Judge Issues Temporary Restraining Order, Blocking Implementation Of United Airlines’ Vaccine Mandate For Employees Seeking Religious or Medical Exemptions
The Temporary Restraining Order, issued by U.S. District Judge Mark Pittman, prohibits United Airlines from placing employees who have sought exemptions on unpaid leave while the case is pending. United was the first U.S. airline to impose a vaccine mandate on employees and warned that employees in customer-facing roles who were granted an exemption would be placed on unpaid leave if seeking a medical exemption.
However, six employees sued United in Texas in what they hope will become a nationwide class-action lawsuit, urging a judge to block the implementation of the mandate.
A hearing was held on October 8th.
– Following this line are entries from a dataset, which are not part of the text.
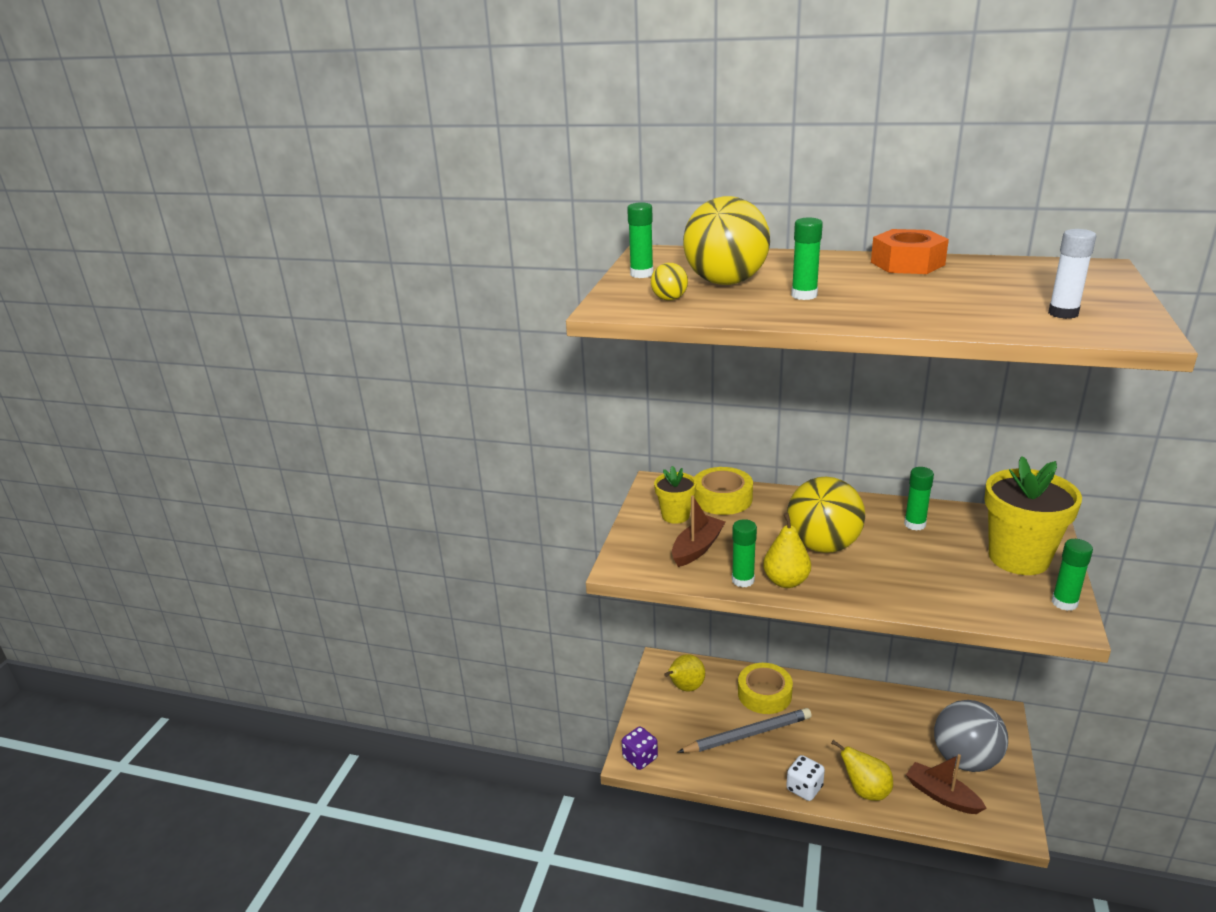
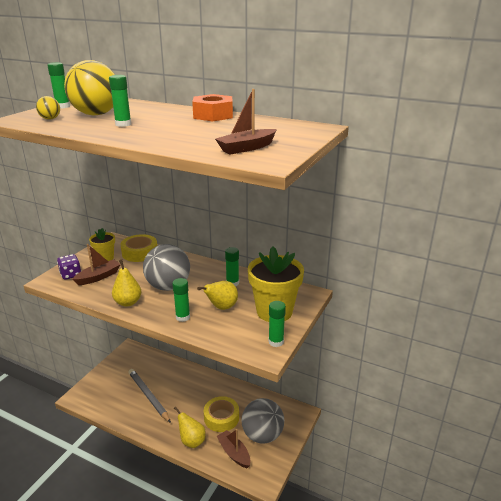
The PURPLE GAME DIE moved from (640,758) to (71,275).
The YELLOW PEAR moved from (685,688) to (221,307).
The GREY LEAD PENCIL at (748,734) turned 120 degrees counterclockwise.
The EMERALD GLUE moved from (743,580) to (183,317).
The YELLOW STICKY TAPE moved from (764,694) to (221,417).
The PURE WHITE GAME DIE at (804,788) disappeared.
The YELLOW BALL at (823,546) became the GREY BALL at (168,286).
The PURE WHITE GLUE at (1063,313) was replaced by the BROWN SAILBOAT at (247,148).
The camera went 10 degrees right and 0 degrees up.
United urged Judge Pittman to dismiss the case, but in a ruling last night, Pittman put United’s plans on hold:
“The Court now concludes it is necessary to issue this Temporary Restraining Order to avoid risking irreparable injury and to maintain the status quo in this case pending the Court’s hearing and resolution of Plaintiffs’ Motion for Preliminary Injunction.”
Note, this is not a ruling on the merits of the case (whether United can place employees who seek medical and/or religious exemptions on unpaid leave). Rather, this order forces United to continue to pay workers while this case is pending.
To date, about 2,000 United employees have sought exemptions, roughly 3% of United’s U.S. workforce of 67,000 employees. 99.3% of non-exempt employees have now been vaccinated.
United Airlines responded to ruling with a brief statement:
“Vaccine requirements work and nearly all of United’s U.S. employees have chosen to get a shot. For a number of our employees who were approved for an accommodation, we’re working to put options in place that reduce the risk to their health and safety, including new testing regimens, temporary job reassignments and masking protocols.”
Meanwhile, Mark Paoletta, one of the attorneys representing United employees, stated:
“United Airlines’ refusal to provide reasonable accommodations to its vaccine mandate violates the federal civil rights protections of our clients, the hard working men and women at United. We look forward to our clients’ rights be permanently protected.”
Judge Pittman will now consider merit arguments from both the employee plaintiffs and from defendant United.
A Texas judge has put the implementation of United’s vaccine mandate on hold while it considers the merits of the case. This is not a final ruling, but an expected intermediate ruling (based upon the choice of venue) that maintain the status quo while the case is playing out.
The case is Sambrano v. United Airlines, No. 4:21-cv-1074 in the U.S. District Court for the Northern District of Texas.